5. Relaxed loan control
For eligibility purposes, requires lenders, instead of determining repayment capacity, which is not possible during this crisis, to determine if a business was operational on February 15, 2020 and had employees for whom it was paid salaries and social charges, or an independent contractor. (Source: Legislative Synopsis)
6. Calculation of loan value
During the Covered Period, the maximum loan amount allowed for an Eligible Covered Entity is the lesser of $ 10,000,000 and an amount calculated based on a payroll formula that is essentially equal to 2.5 x the cost.
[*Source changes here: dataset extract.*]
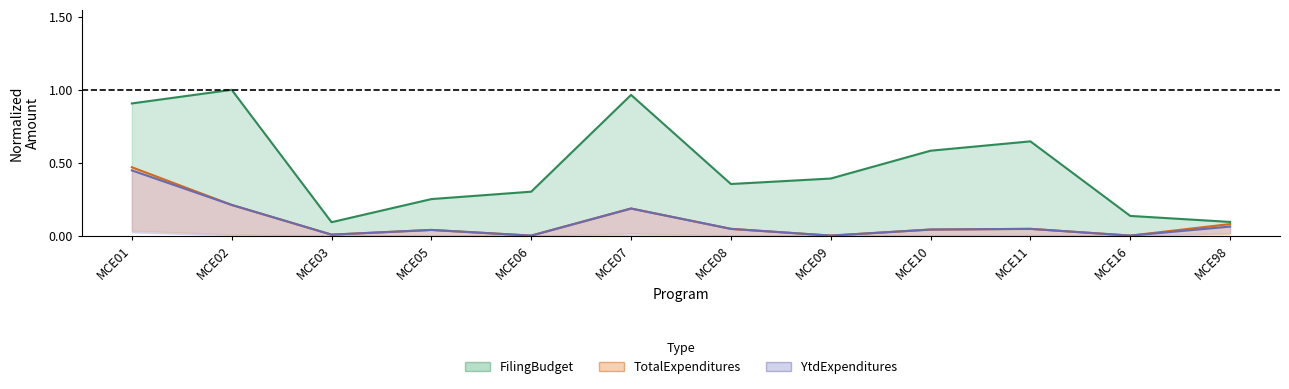

What is the difference between the FilingBudget values at MCE07 and MCE03?

0.9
Average total monthly salary incurred during the one-year period prior to the loan. is made.
Interest rates on loans borrowed by a covered entity under the program cannot exceed four percent (4%).
Any paycheck protection loan that has a principal balance remaining after any applicable loan forgiveness (as explained in detail below) must have a maturity date no later than 10 years from the date the loan forgiveness was granted. borrower requested loan forgiveness.
The SBA will order lenders to defer all payments (principal, interest, and fees) otherwise owed under a Paycheck Protection Loan for a minimum of 6 months and a maximum of 12 months. (Analysis: Sheppard Mullin)
7. Loan Cancellation Related to Employee Bookkeeping
During the 8 week period beginning on the funding date of a Paycheck Protection Loan (the Forgiveness Period), a borrower will be eligible for debt forgiveness and forgiveness up to of the total principal amount of this loan. The amount eligible for the discount (the total amount of the eligible discount) is equal to the total of costs incurred and payments made during the discount period for (1) payroll, (2) mortgage interest, (3) the rent and (4) utilities.
The loan forgiveness amount available to a borrower may be reduced if the borrower terminates employees or reduces the wages and salaries of employees during the forgiveness period. There is, however, relief from the discount reduction if the borrower rehires employees or compensates for salary cuts by June 30, 2020. (Analysis: Sheppard Mullin)
8. The loan application
9. How to find an approved lender
The SBA can direct employers to a approved lender here.